Tim Braden’s third solo exhibition with Frestonian Gallery provides a fascinating insight into the many layered concerns and inspirations of his practice as a painter. The paintings take as their subject matter the abstract nature of both garden and textile design.
Braden’s works unfold as a balance between accepting and resisting the conventions and rules of these different design practices through a new medium, painting, imbuing new meanings and new forms. In this process, Braden allows the physical properties of his medium to guide and inform as to what will and will not remain of the creative decisions already made by the other makers. This process of translating and reimagining into something new necessarily brings to the fore a wealth of other considerations – namely Braden’s own artistic formation and inspirations as an artist, as well as his own unique and intuitive hand (or rather eye) in the matter of creating of his own works. Each of these endeavours is united in a desire to find harmony and balance across multiple variations of colour, composition and texture.

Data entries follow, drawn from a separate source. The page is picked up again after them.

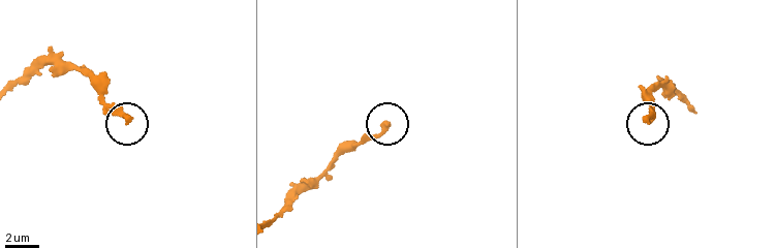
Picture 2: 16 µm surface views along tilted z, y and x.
look(pieces, 10 µm, picture 2, (386, 125))

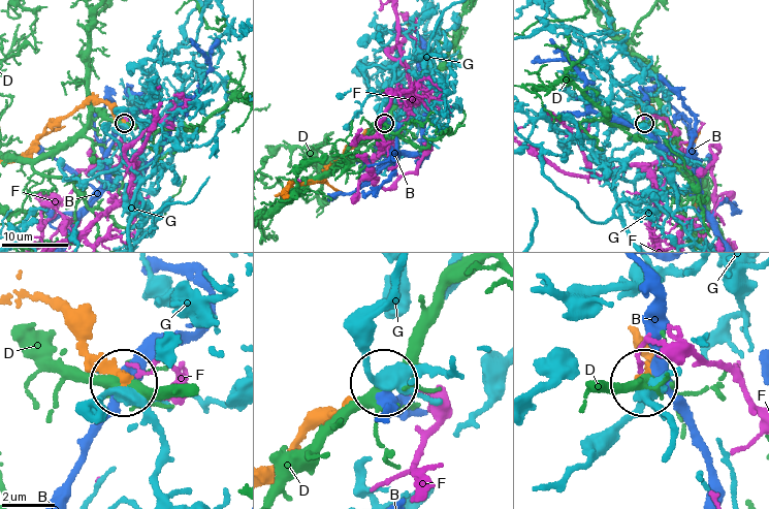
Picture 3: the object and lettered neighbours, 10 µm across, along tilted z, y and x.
leave()
B, D, F and G are other cells; no lettered piece goes on from it

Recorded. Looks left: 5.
look(3d, 16 µm, picture 1, (85, 183))
free end

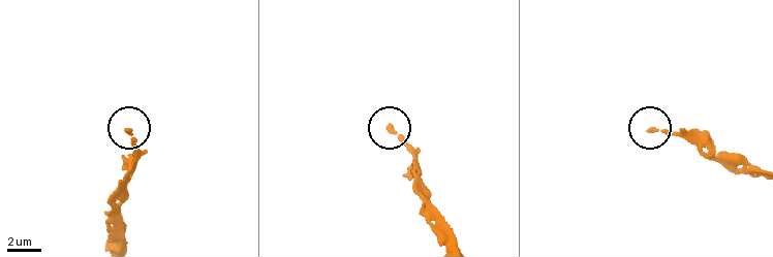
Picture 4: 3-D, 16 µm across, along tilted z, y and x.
look(pieces, 10 µm, picture 4, (389, 127))
see the neighbours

Paul Klee, Gabrielle Munter and others of Die Blau Reiter movement and their passion for gardens have been an enduring inspiration for Braden. His ‘textile’ paintings are informed by an appreciation of the work of early 20th Century artists like Anni Albers, and others who were so excited by the possibilities of co-opting this ancient medium in new ways. So too the works of other painters seen and loved push gently at Braden’s practice. The work, in particular, of Patrick Heron informs an approach to the adjoining or separating of planes of colour, and their power of ‘activating’ one another.

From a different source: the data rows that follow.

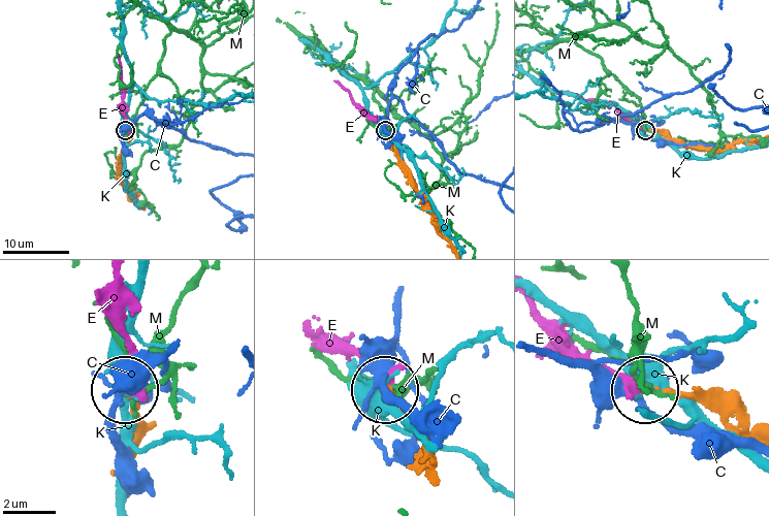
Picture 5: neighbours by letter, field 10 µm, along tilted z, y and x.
join(E)
E is the same cell, C, K and M are other cells; passes into it along (719, 412), (680, 394), (629, 386), (532, 304) in picture 5; it goes on there

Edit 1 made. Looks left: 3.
look(3d, 16 µm, picture 1, (242, 92))
an open end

Through this merging of subject, external influence and intuitive (re)making, the two source materials in this exhibition begin to overlap significantly. The garden ‘scenes’ become deconstructed to the point of recalling fabric patterns, whilst the textile-inspired paintings expand out into ambiguous, drifting, forms and vistas that all of a sudden seem to perfectly describe a landscape. The synthesis leads here, to a converging body of work that flows together as a studied and masterful celebration of light and colour.